Behandlung von Auszahlungen aus öffentlich-rechtlichen Schweizer Pensionskassen

Kategoriegrafik

In BerP 2017 Seite 76 wurde auf die neue Konsultationsvereinbarung hingewiesen. Nach dieser sind Leistungen aus dem Überobligatorium der zweiten Säule der betrieblichen Schweizer Alters­vorsorge zuzuordnen, so dass Einkünfte aus § 22 Nr. 1 Satz 3 Buchstabe a Doppelbuchstabe bb EStG und bei einer Kapitalauszahlung solche i. S. von § 20 Abs. 1 Nr. 6 EStG in der jeweiligen Fassung (damit oftmals steuerfrei) vorliegen. Nach der früheren Auffassung - auch des BFH - lagen in vollem Umfang Alterseinkünfte i. S. von § 22 Nr. 1 Satz 3 Buchstabe a Doppelbuch­stabe aa EStG vor. Diese Grundsätze will die Finanzverwaltung erst ab 2015 zur Anwendung bringen.

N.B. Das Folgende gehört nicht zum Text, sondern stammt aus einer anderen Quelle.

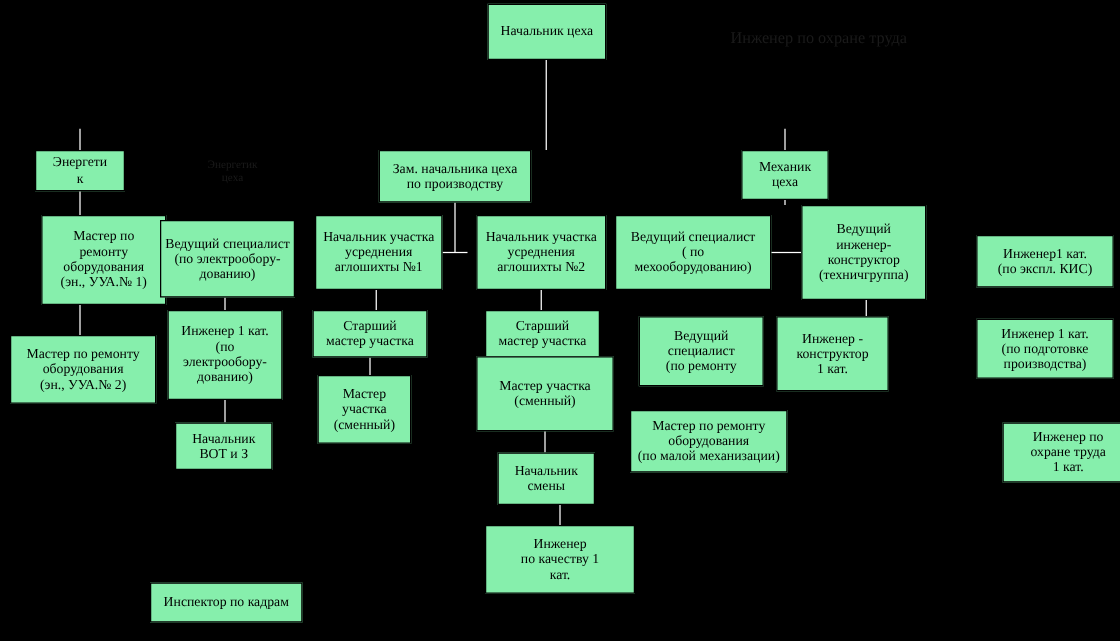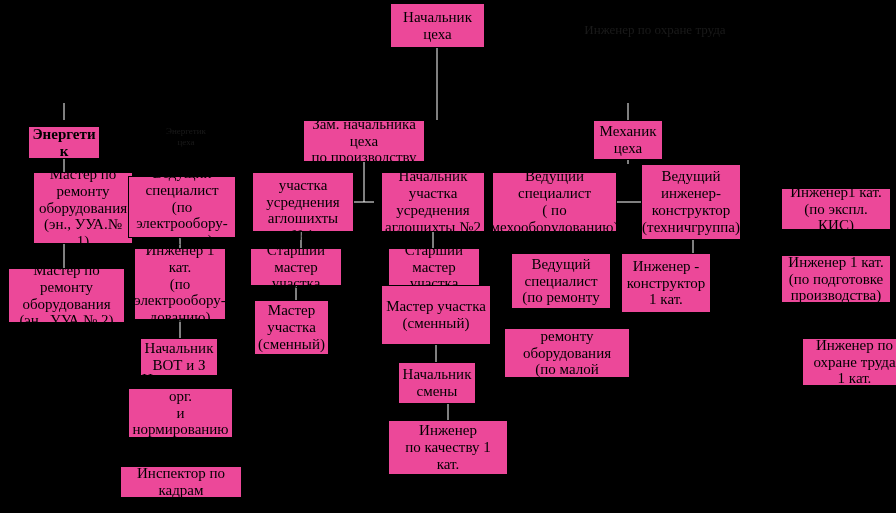--- a/index.html
+++ b/index.html
@@ -22,7 +22,7 @@
   }
   .node {
     position: absolute;
-    background: #ec4899;
+    background: #86efac;
     color: #000000;
     border: 1px solid #000000;
     box-sizing: border-box;
@@ -31,7 +31,7 @@
     justify-content: center;
     text-align: center;
     line-height: 1.12;
-    font-size: 15px;
+    font-size: 11px;
     padding: 2px 3px;
     white-space: pre-line;
     z-index: 3;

Gegen die Ungleichbehandlung von öffentlich-rechtlichen und privatrechtlichen Pensionskassen wurden bereits schon in den Seminaren „Grenzgängerbesteuerung“ im IV. Quartal 2015 systematische Zweifel ge­äußert. Ein Verfahren zur Behandlung in einem Jahr vor 2015 ist beim Finanzgericht Baden-Württemberg unter dem Az.: 14 K 669/17 anhängig.